Kiran kelabakan, dia bingung harus mengelak seperti apa. Karena ibu bukan sosok yang bisa mudah di bohongi. Kecurigaan ibu dari kemarin saat mereka sedang di kebun belakang hingga perdebatan hari ini tak bisa Kiran tutupi dengan kebohongan lagi.

"Bu, Kiran."

Suara hp yang berdering menganggu omongan Kiran. Danu mengangkat hpnya lalu beranjak ke kamar menerima telepon, menjauhi adik dan ibunya di ruang keluarga.

"Lanjut nak." Pinta ibu.

"Mungkin ini terdengar aneh dan gak masuk akal tapi Kiran di hadapan ibu bukan Kiran yang ibu kenal." Ucap Kiran pelan sambil memandangi raut wajah ibunya.

"Maksud kamu?"

"Kiran datang dari masa depan Bu, Kiran sedang mengalami masalah sekaligus musibah, dan terbangun di masa ini."

Wajah ceria Kiran berubah sendu begitu memulai cerita kepada ibunya. Sang ibu lalu memeluk bahunya sambil mengelus, menenangkan dan menguatkan hati anak nya.

"Lalu?" Ibu tersenyum lembut.

"Ibu percaya, ibu gak nganggap Kiran aneh atau mengada-ada?"

Dengan senyuman yang masih nampak di wajahnya ibu mengangguk pasti.

"Mau cerita?"

Tangis Kiran lalu menghambur menceritakan semua masalah berat yang di hadapinya. Pelan namun pasti Kiran mengungkapkan semua kegundahan yang hingga kini merajai hati dan pikirannya. Kiran tak peduli dianggap gila atau aneh, karena nyatanya memang ini tak masuk akal, lagipula dia yakin ibunya tak akan menganggap seperti itu.

Begitu selesai bercerita ibu mengusap lembut rambut putri nya itu. Dia membiarkan Kiran menumpahkan kesedihan nya hingga puas setelah bercerita. Setelah kondisi Kiran agak tenang, ibu baru mulai menanggapinya kisah yang diceritakan putrinya tersebut.

"Nak, seperti yang ibu bilang kemarin. Masalah itu pasti ada, bukan hidup namanya kalau gak ada masalah, tinggal bagaimana kamu menghadapinya. Pasti berat dan sakit ya saat itu. Tapi putri ibu ternyata hebat dan kuat. Makasih telah tumbuh menjadi anak yang hebat. Jangan sia-siakan kehebatan dan masa depan kamu untuk terus berkubang di derita yang sama."

"Ibu percaya Kiran?" Tanya Kiran polos dengan mata membengkak.

"Percaya dong, yang bikin ibu kaget apa yang kamu lakukan sekarang di disini? Kenapa kamu mau terjebak di masa ini? Hidup kamu masih panjang nak, jangan sia-siakan masa depan kamu hanya untuk terus-menerus berada disini, zona nyaman kamu. Kebahagiaan sesaat yang gak kamu rasakan di dunia nyata kamu."

"Maksud ibu?"

"Kembalilah Ran, ini bukan dunia kamu. Kembalilah dan hadapi hidup kamu sebagai wanita hebat, kuat, mandiri dan cerdas seperti yang ibu kenal."

"Tapi Kiran nyaman disini Bu?

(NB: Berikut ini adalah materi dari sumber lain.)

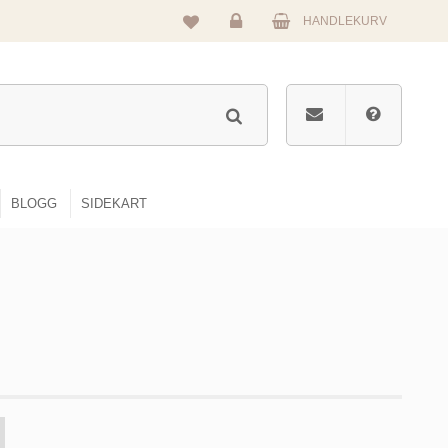
HANDLEKURV
Logg
inn
BLOGG
SIDEKART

Kiran gak siap merasakan sakit lagi." Adu Kiran sambil memeluk erat ibunya.

"Tapi dunia kamu bukan disini. Ibu akan tetap ada disamping kamu nak. Terima semua masalah kamu dengan hati lapang di masa itu. Ibu yakin kamu bisa menghadapi dan mengatasi semuanya dengan baik."

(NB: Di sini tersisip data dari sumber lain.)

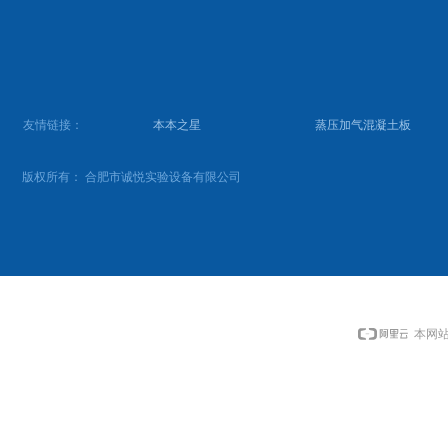
友情链接：
本本之星
蒸压加气混凝土板
版权所有：
合肥市诚悦实验设备有限公司
本网站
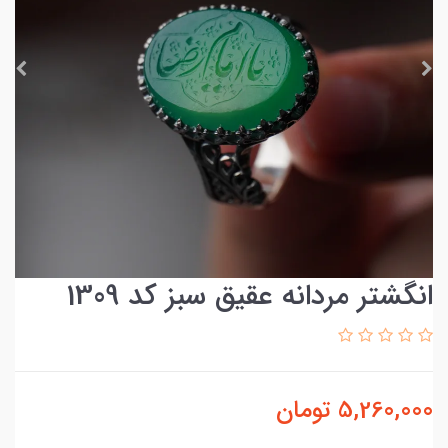
انگشتر مردانه عقیق سبز کد 1309
5,260,000
تومان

"Kenapa ibu bisa se yakin itu sama Kiran?"

"Karena Kiran anak ibu."

Kiran semakin memeluk erat ibunya. Menumpahkan rasa sayang dan terimakasih atas kepercayaan dan kasih sayang melimpah yang diberikan kepadanya, meskipun ia seringkali menyakiti hati kedua orang tuanya dulu.

"Biarkan kayak gini ya Bu, biarkan kayak gini sebelum Kiran pergi."

"Kiran sayang ibu, ayah dan mas Danu."

Tiba-tiba setitik cahaya putih menyebar cepat, bersinar terang menyilaukan, menerangi dua dunia yang berbeda. Mengembalikan semua sesuai dengan tempatnya.